§ **EXERCISE**
Reproduce each line of the entries that carries "xChannelSelector".

(Records from a data source)
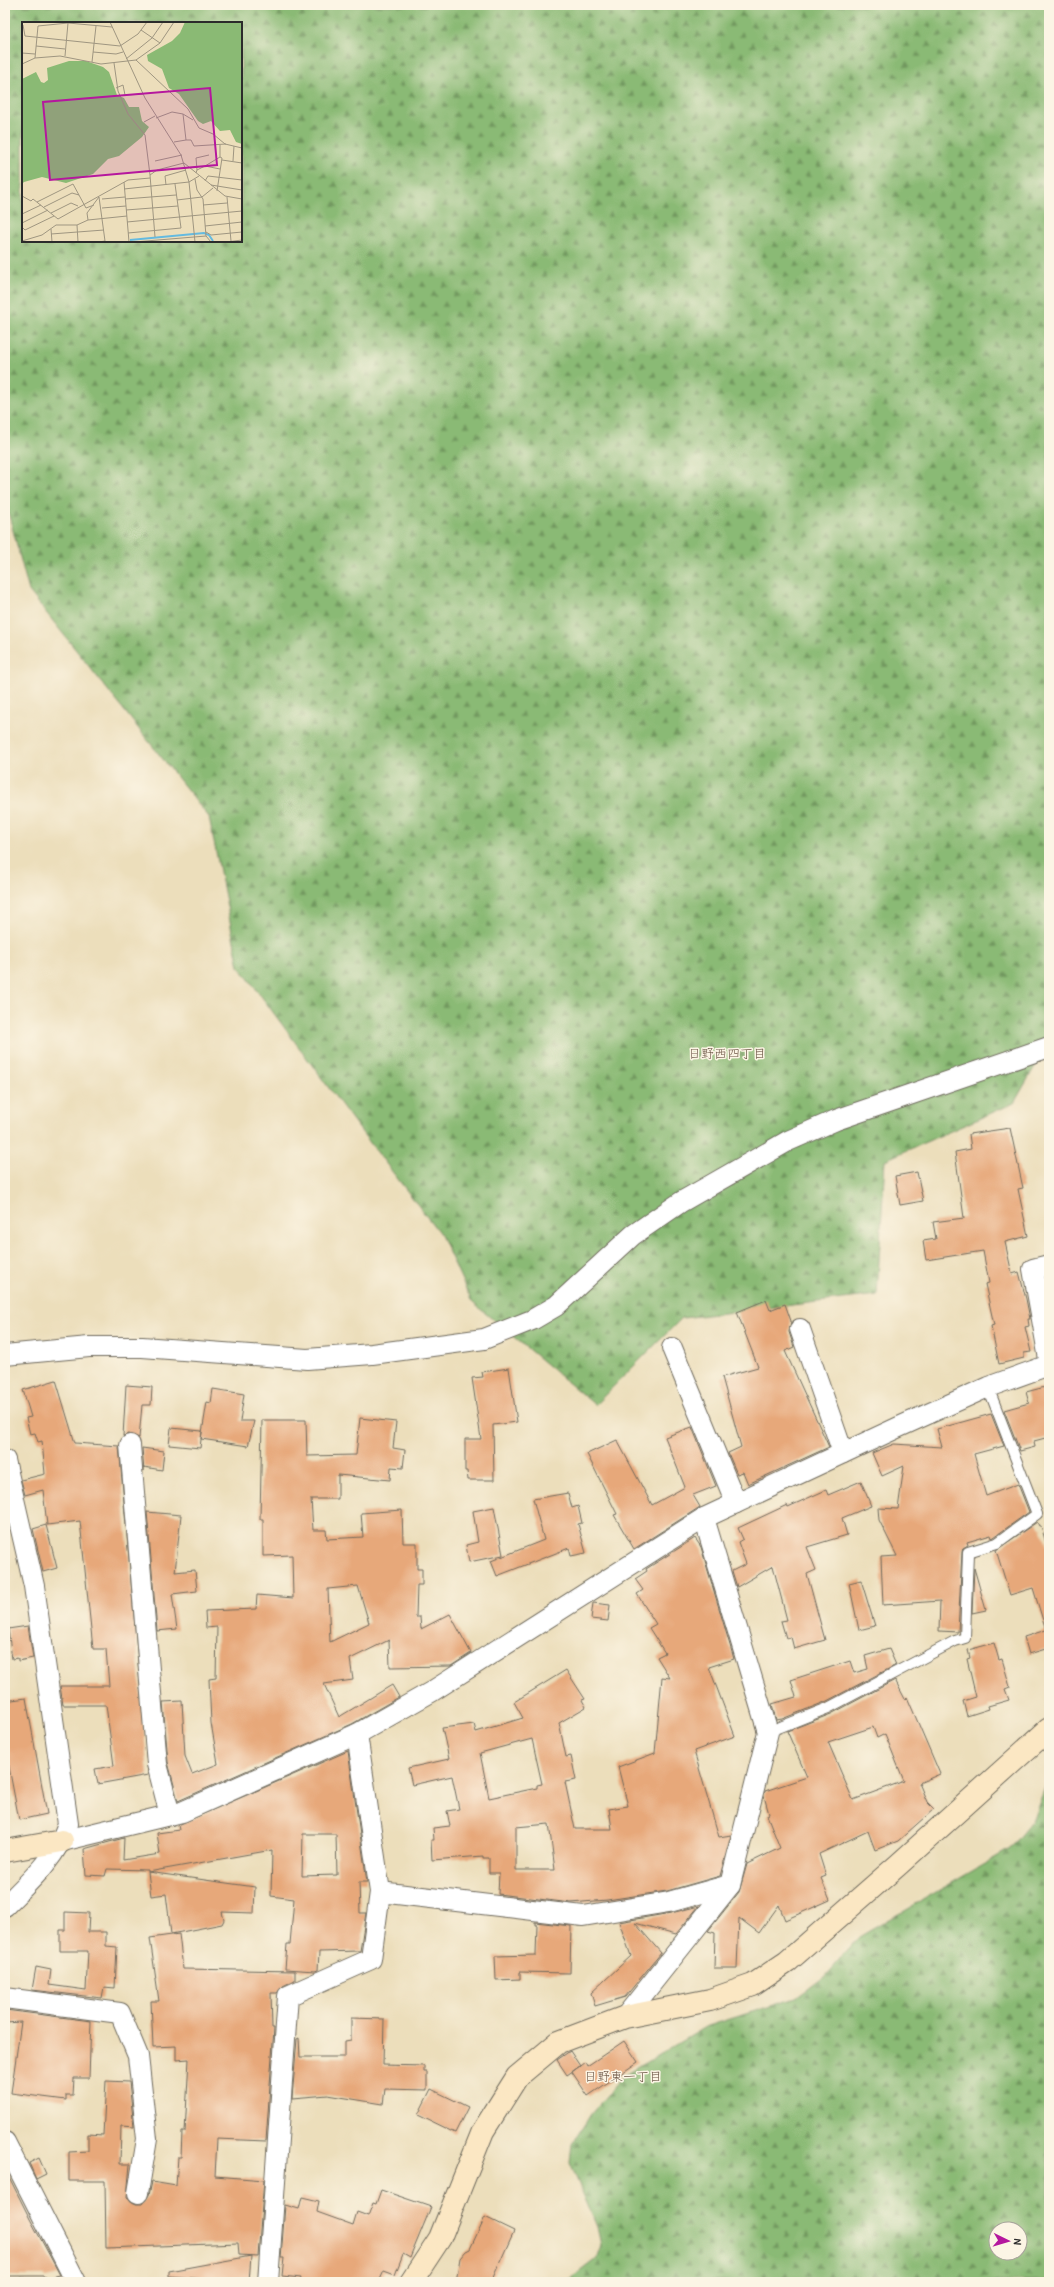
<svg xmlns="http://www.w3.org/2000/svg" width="1054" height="2287" viewBox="0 0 1054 2287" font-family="'Patrick Hand','Klee One',sans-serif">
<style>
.forest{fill:url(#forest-firs);stroke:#5a7250;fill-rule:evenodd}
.building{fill:#e7a87a;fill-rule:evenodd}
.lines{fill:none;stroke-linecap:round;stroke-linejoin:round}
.lane-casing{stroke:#6f6a5d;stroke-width:12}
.street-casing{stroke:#6f6a5d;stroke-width:22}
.secondary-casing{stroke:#6f6a5d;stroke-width:24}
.lane{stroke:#fff;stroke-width:10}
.street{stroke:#fff;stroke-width:20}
.secondary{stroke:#fbe7c3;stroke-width:22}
.labels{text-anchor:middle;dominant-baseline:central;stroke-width:3;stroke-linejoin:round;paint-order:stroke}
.neighbourhood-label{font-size:13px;fill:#6d5747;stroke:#fcf5e5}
.inset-river{fill:none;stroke:#64bae0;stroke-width:2}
.inset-road{fill:none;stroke:#9f9681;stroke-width:1}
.view{fill:#b5179e;fill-opacity:0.15;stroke:#b5179e;stroke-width:2}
.inset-edge{fill:none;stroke:#2b2b2b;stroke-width:2}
</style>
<defs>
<pattern id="forest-firs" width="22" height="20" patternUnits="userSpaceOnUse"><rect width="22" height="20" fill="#8aba74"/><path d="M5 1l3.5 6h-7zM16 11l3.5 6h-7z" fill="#71975f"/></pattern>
</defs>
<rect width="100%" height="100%" fill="#fcf5e5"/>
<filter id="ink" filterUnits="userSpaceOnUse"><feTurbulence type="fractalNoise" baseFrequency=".025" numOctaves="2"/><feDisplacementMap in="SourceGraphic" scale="8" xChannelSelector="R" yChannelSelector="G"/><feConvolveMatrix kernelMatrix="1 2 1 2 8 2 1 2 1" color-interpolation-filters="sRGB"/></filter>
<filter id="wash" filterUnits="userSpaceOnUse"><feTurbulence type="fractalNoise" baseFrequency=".012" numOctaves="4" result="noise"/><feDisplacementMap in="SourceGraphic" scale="16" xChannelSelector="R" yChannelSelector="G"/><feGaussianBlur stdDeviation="0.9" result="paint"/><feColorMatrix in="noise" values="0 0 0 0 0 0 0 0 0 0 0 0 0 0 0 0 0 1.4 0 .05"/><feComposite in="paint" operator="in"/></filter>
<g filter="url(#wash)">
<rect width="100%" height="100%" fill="#ecdebb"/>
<g class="forest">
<path d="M5,5H1049V1042L1014,1103L885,1160L877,1295L682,1318L595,1405L472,1302L441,1235L354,1122L239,966L209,817L29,591L5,500ZM23,23H241V241H23Z"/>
<path d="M1049,1777V2282H566L596,2259L601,2245L597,2227L570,2163L572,2144L591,2114L623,2076L705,2027L796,1998L824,1977L859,1937L1010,1849L1032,1822ZM996,2229H1020V2253H996Z"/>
</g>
<g id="blocks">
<g class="building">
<polygon points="1010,1128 1023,1188 1018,1189 1028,1236 1005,1242 1012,1274 1019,1272 1026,1299 1030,1319 1028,1319 1029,1326 1025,1327 1031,1352 1024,1353 1024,1358 999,1364 991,1326 994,1325 985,1284 989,1283 983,1251 926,1260 923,1241 936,1239 933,1222 964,1218 955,1152 971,1149 969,1134"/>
<polygon points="917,1172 923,1201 900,1205 895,1176"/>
<polygon points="766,1300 770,1310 785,1304 791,1321 789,1332 794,1347 785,1351 829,1447 748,1484 743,1472 737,1474 728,1453 741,1447 722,1377 758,1367 737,1312"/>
<polygon points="509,1368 517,1422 493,1425 494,1480 468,1480 467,1471 465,1471 465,1439 481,1439 472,1378 483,1377 482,1372"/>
<polygon points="56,1380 75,1443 119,1446 148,1775 98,1784 95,1769 114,1766 106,1705 63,1705 60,1686 109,1686 106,1649 93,1649 80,1521 47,1525 43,1490 25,1495 21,1480 45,1474 42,1441 38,1442 35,1433 30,1434 26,1418 31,1417 23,1390"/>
<polygon points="126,1385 152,1387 151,1405 142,1405 139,1438 129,1434 123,1436"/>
<polygon points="1049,1386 1049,1437 1034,1441 1035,1447 1020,1451 1004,1410 1029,1403 1026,1392"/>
<polygon points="213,1389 244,1394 240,1421 254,1421 248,1446 201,1439 207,1402 211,1403"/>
<polygon points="991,1414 1004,1446 974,1454 986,1496 1018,1484 1029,1512 994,1537 992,1538 991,1535 967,1542 968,1545 963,1548 962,1552 958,1632 939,1631 940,1601 883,1605 881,1557 897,1556 879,1520 878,1508 898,1509 904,1466 882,1476 872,1453 894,1444 942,1447 937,1429"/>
<path d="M360,1418L396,1422L393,1448L405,1450L403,1468L391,1467L390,1480L338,1475V1499H311L313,1530H326L327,1539L363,1537L361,1513L402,1510L403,1543H417V1569H422V1585H417L416,1617H420L421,1629L450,1614L471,1653L451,1666L390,1667L389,1640L350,1659L353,1680L324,1684L339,1717L392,1685L399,1697L352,1724L178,1801L168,1762L163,1702L182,1701L185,1756L192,1774L218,1764L211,1723L209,1679L216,1678L217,1627L206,1628L205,1611L256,1609L257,1595L293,1598L292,1555L263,1556V1519H260L262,1420H306L307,1456L356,1455ZM358,1586L369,1623L330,1642L328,1589Z"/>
<polygon points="692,1427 716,1486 693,1495 700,1507 634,1549 614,1515 617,1514 587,1454 617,1440 652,1505 685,1487 665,1437"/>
<polygon points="171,1428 202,1431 200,1448 169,1445"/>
<polygon points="142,1448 164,1451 162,1470 144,1467 144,1471"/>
<polygon points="861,1481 871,1506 842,1518 847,1535 807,1547 816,1570 807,1574 825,1640 794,1649 791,1637 786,1638 781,1621 787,1620 773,1566 737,1587 732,1571 746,1564 738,1542 743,1539 738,1528 787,1505 788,1507 826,1490 828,1495"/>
<polygon points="568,1493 572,1508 578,1506 582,1523 578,1524 586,1553 571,1556 569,1548 497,1576 491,1561 544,1540 533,1499"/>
<polygon points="494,1507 503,1555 469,1562 466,1545 478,1542 473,1511"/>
<polygon points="147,1512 181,1515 175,1572 195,1570 197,1591 172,1594 177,1629 157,1631"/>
<polygon points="1037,1522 1039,1526 1041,1526 1049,1553 1049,1627 1045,1627 1033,1588 1010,1595 996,1550"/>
<polygon points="46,1525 57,1568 43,1572 33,1529"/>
<path d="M695,1538L701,1547L734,1659L709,1667L735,1736L694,1751L719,1837L731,1835L720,1876L667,1891L607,1900L571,1903L498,1894L499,1873H489V1858H483V1856L432,1860L431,1840H434L433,1828L450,1826L447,1811L459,1809L452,1776L412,1785L408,1768L449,1759L442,1728L474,1724L476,1732L523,1718L514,1702L566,1670L585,1699L582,1700L586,1707L559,1723L566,1757L571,1756L576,1780L565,1782L575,1829H612L609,1809L628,1806L618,1767L655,1753L662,1677L670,1678L657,1657L665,1653L649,1628L656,1624L637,1594L643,1590L635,1579L647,1571L646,1569ZM532,1739L542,1784L537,1785V1788L489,1798L480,1753ZM549,1824L555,1870H516V1827Z"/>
<polygon points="974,1568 986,1610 972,1613"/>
<polygon points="861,1580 875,1626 859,1630 849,1583"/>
<polygon points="593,1603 610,1605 608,1621 591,1619"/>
<polygon points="28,1626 33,1658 18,1661 18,1658 12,1659 8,1629"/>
<polygon points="1049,1629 1049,1648 1029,1654 1024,1637"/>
<polygon points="994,1643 999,1660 1002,1659 1010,1687 1005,1689 1009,1700 988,1706 989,1709 967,1716 963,1701 976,1697 967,1659 970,1658 968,1650"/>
<polygon points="889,1649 896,1665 825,1702 782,1719 776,1720 772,1704 796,1697 791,1680 850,1661 854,1673 868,1669 865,1656"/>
<path d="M895,1680L905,1699L907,1697L940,1774L919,1783L927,1802L934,1809L898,1841L875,1850L868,1831L819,1854L826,1876L821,1878L830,1900L785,1920L779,1905L759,1933L739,1918L737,1968H714L715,1933L708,1931L739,1892L747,1864L780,1848L767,1815L769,1814L764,1796L765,1791L807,1777L787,1731L831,1714ZM873,1727L877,1738L885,1734L904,1781L853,1800L828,1742Z"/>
<polygon points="26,1698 47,1814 19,1820 5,1746 5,1701"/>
<path d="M348,1751L367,1882H359L360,1913H366L360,1951L319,1952L318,1970L315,1971L285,1969L287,1944H290L294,1899L271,1896L272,1850L148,1872V1870L107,1869L105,1876L86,1875L84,1849L124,1838L123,1860L160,1854L157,1833L179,1830L178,1825ZM303,1834H336L337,1875L302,1876Z"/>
<polygon points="148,1872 255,1887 254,1913 222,1912 224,1920 222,1924 171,1934 166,1894 151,1896"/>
<polygon points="699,1906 676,1934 635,1923 661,1953 625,1997 595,2006 591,1993 631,1956 619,1922 671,1913"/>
<polygon points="65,1912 89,1913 88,1932 106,1932 106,1946 117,1947 115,1988 104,1987 102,1998 32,1990 36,1967 51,1970 49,1985 86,1990 88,1951 60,1951 60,1930 65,1930"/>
<polygon points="535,1922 571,1926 570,1973 520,1972 520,1979 496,1980 495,1956 536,1955 537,1925 535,1925"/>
<polygon points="179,1934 183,1969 295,1971 295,1980 283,1986 277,1993 271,1993 272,2028 274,2028 266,2141 217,2139 215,2176 264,2180 258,2256 239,2255 238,2243 106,2248 105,2181 69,2181 69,2152 88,2151 88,2134 103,2135 106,2081 129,2082 134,2127 121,2126 120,2164 130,2164 127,2197 136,2204 142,2204 149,2195 152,2182 176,2186 178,2157 181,2157 182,2132 185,2132 189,2059 176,2060 176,2046 153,2047 151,2001 159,2001 150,1938"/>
<polygon points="5,2010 91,2021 89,2078 74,2078 73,2095 66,2095 66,2100 11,2093 21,2022 5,2023"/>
<polygon points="351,2018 384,2019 383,2065 424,2066 424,2072 427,2072 427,2090 385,2089 383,2104 328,2095 292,2098 297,2039 299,2038 300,2057 345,2057 345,2041 351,2040"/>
<polygon points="624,2041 638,2062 588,2096 572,2072 585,2062 587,2066"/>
<polygon points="570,2051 580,2066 567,2075 557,2060"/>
<polygon points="431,2089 468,2107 455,2133 418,2115"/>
<polygon points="39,2158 46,2174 36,2179 29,2163"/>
<polygon points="5,2169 30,2219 60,2275 46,2278 45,2276 5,2276"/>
<polygon points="381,2190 431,2207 410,2258 403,2254 395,2275 384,2271 379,2282 300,2282 301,2278 282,2276 284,2258 281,2258 285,2205 299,2209 302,2197 319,2201 317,2212 353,2225 357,2212 368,2216 373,2203 376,2204"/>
<polygon points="485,2217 514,2231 491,2282 456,2282 460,2258 466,2251 470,2249"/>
<polygon points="251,2256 249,2282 215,2282 216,2280 169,2276 169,2271"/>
</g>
</g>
</g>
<g filter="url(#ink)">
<use href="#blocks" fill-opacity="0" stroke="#6f6a5d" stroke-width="1"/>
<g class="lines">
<defs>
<polyline id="lane" points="768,1732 828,1708 955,1641 965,1638 968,1552 997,1543 1037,1514 988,1387"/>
<g id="street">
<polyline points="1049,1265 1033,1269 1049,1359"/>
<polyline points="800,1329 843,1453"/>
<polyline points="672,1348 736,1503"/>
<polyline points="5,1355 89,1347 142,1347 307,1359 372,1354 484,1339 532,1320 556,1306 633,1235 681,1202 788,1141 836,1120 1049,1047"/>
<polyline points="130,1445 157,1764 170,1815"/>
<path d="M5,1460L34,1586L68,1824C56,1858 30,1881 5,1906"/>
<polyline points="62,1841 182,1812 357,1734 431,1692 704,1518 899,1427 988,1387 1049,1365"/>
<polyline points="380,1892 583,1916 669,1902 730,1885"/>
<polyline points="5,1998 120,2013 138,2056 147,2139 138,2193"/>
<polyline points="625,2017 730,1885 768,1732 704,1518"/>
<polyline points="5,2142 76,2282"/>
<polyline points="268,2282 288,1996 371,1959 380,1892 357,1734"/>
</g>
<g id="secondary">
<polyline points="5,1851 62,1841"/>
<polyline points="411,2282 440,2238 483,2131 517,2077 559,2042 625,2017 710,2000 753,1985 787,1962 898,1865 1049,1729"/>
</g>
</defs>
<use href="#lane" class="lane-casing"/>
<use href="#street" class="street-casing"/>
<use href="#secondary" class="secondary-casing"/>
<use href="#lane" class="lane"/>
<use href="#street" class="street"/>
<use href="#secondary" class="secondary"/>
</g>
</g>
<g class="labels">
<g class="neighbourhood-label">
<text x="727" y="1053">日野西四丁目</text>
<text x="623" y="2076">日野東一丁目</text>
</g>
</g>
<g transform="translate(22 22)">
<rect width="220" height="220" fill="#ecdebb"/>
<path d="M163,0H220V122L214,120L208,108L198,109L189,99L181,102L176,99L157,72L147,66L140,47L126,39L125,33L150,19L158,11ZM47,39H64L81,45L87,50L95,73L102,76L107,85H117L120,99L127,105L120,115L97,134L86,137L71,152L44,161L20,155L2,160L0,162V57L14,50L19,60L22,61L26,58L25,46Z" fill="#8aba74"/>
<path class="inset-river" d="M108,218L182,211L187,213L191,219"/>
<path class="inset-road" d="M88,0L123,76L159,133L167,160L173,220M1,3L3,14L98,24L116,12L125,0M119,8L138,21M14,24L43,27M71,30L94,32L101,30M0,31L13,32M43,34L46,1M13,36L16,4L46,1L90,5M104,37L130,16L141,0M114,38L138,21L152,0M70,40L74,4M92,41L96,69L106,92L123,113L128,153M0,42L13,36L38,34L79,42L114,38L166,87L177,106L191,112L203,122L220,126M94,66L101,63L103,73L121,72M161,92L164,118M134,96L150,90L161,92L171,98M122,100L133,94M152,120L164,118H169L172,124L204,122M200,138L220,141M133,139L160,133M211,139L212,124M183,144L198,135M175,148L174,136L187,133M174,151L175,148L183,144L198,147M173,157L175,168L181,177L184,214L189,220M183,159L186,154L220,158M102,160L107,220M144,163L143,154L164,148M189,163L220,168M102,167L167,160L177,154M195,169L200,136L198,135V123M0,174L9,179L11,177L36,197L106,158L128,156M205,175L209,219M80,177L103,175M103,177L154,173M155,178L180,175L191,166M15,180L51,162L64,186L72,183M181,183L205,181M22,185L50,171L57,173M80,186L104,184M104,188L156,184M29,191L49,181L56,184M0,192L19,183M66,198L65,191L77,175M105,200L220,189M0,201L26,188M55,203L56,220M183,204L220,200M0,205L3,208L32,194M29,207L30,220M184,210L189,213L220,210M106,211L159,206L153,162M29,212L82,208M133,215L128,153L135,148L162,141L203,174L220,177M0,219L20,213L34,203H55L66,198L105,194M77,220L83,219L77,175M112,220L184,214M204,220L220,218"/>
<path class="view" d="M188,66L195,143L28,158L21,80Z"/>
<rect width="220" height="220" class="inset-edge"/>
</g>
<rect width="1054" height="2287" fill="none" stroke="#fcf5e5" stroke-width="20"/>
<g transform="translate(1008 2241) rotate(95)"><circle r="19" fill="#fcf5e5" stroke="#a8a49b"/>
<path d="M0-3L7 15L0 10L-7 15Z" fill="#b5179e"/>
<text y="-6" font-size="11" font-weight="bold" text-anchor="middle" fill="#2b2b2b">N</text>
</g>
</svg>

§ **ANSWER TO THIS TASK**
<filter id="ink" filterUnits="userSpaceOnUse"><feTurbulence type="fractalNoise" baseFrequency=".025" numOctaves="2"/><feDisplacementMap in="SourceGraphic" scale="8" xChannelSelector="R" yChannelSelector="G"/><feConvolveMatrix kernelMatrix="1 2 1 2 8 2 1 2 1" color-interpolation-filters="sRGB"/></filter>
<filter id="wash" filterUnits="userSpaceOnUse"><feTurbulence type="fractalNoise" baseFrequency=".012" numOctaves="4" result="noise"/><feDisplacementMap in="SourceGraphic" scale="16" xChannelSelector="R" yChannelSelector="G"/><feGaussianBlur stdDeviation="0.9" result="paint"/><feColorMatrix in="noise" values="0 0 0 0 0 0 0 0 0 0 0 0 0 0 0 0 0 1.4 0 .05"/><feComposite in="paint" operator="in"/></filter>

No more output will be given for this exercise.